Kendimi görüyorum birazda Küçük Eniştede. Çirkin benim gibi evet ama anlam veremediğiniz bir çekiciliği var. Bende olduğunu nereden mi biliyorum. Başka türlü hiç çekilmem de ondan. Küçük Eniştede çok garip bir sevecenlik ve tatlılık var. Bunu anlatamam belki ama var.
Bir gün uzaktan gördüm küçük enişteyi. Işıklarda bekliyordum. Bir kükreme sesi duyuyorum. Sesin geldiği yöne baktığımda görüyorum küçük enişteyi. O boydan (çok küçük) o ses nasıl çıkıyor anlam veremiyordum. Ardından sesin muhattabı olduğunu anladığım köpeğe bakıyorum. Gördüğüm bir Dobermandı. Küçük Eniştenin yaklaşık olarak 5 katı büyüklüğünde. Aklıma hemen rahmetli Kemal Sunal'ın unutulmaz "Tutmayın Küçük Enişteyi !" repliği geliyor.
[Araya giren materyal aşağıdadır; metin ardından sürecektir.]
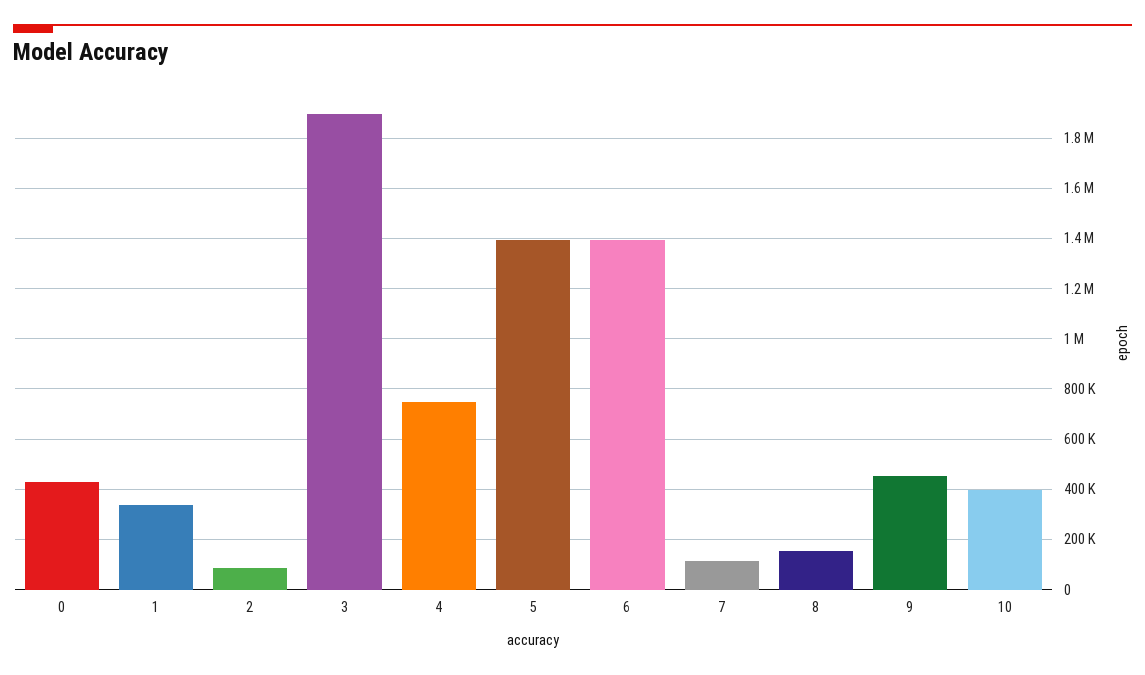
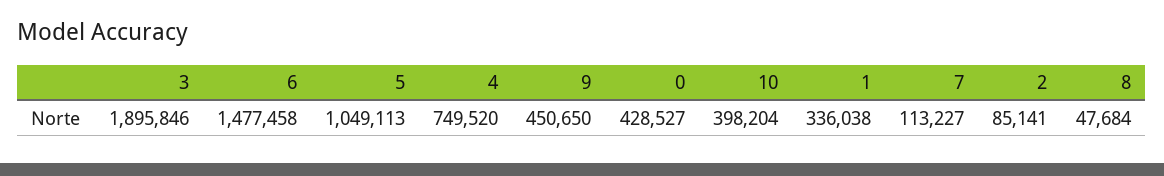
5: 1400000 -> 1049113
6: 1400000 -> 1477458
8: 150000 -> 47684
Ama bıraksa Tekelci amca salıverse küçük enişteyi öldürecek koskoca dobermanı. Zor zapt ediyor küçük enişteyi. Ben böyle atar görmedim. Sempatim ondandır belki bilmiyorum. Doberman gelince, görmüyor bile küçük enişteyi. Ona da bozulmuş olabilir küçük enişte. Sonradan öğreniyorum ki tibetli spanieller korumacı bir yapıya sahiplermiş. Çok ironik. 1.30 boyundaki bir basketbolcunun pota altı oyuncusu olması gibi bir durum. Cesareti ile herkese örnek olacak bir hayvan olan tibetli küçük enişte sevgimi, saygımı kazanmış durumda tartışmasız.
Yoluma devam ettiğimde her zaman gördüğüm, görmeye alışık olduğu teyzeyi ve onun Çin Aslanını görüyorum. O da çok naif herhalde ki mahallenin kedileri etrafında dolaşıyor ve onunla dalga geçiyorlar. Kediler "hadi hadi gelsene hee" diyen atarlı ergen, Çin aslanı ise "Olum bak git!" diyen çöpçü rolünde.
Mesaj vermeden yazıyı bitirmek olmaz tabi. Yanına kedi geldiğinde garip sesler çıkaran arkadaşlarıma bu mesajım. Kedi sana ne yapabilir? Bunu bir düşün. Sadece düşün.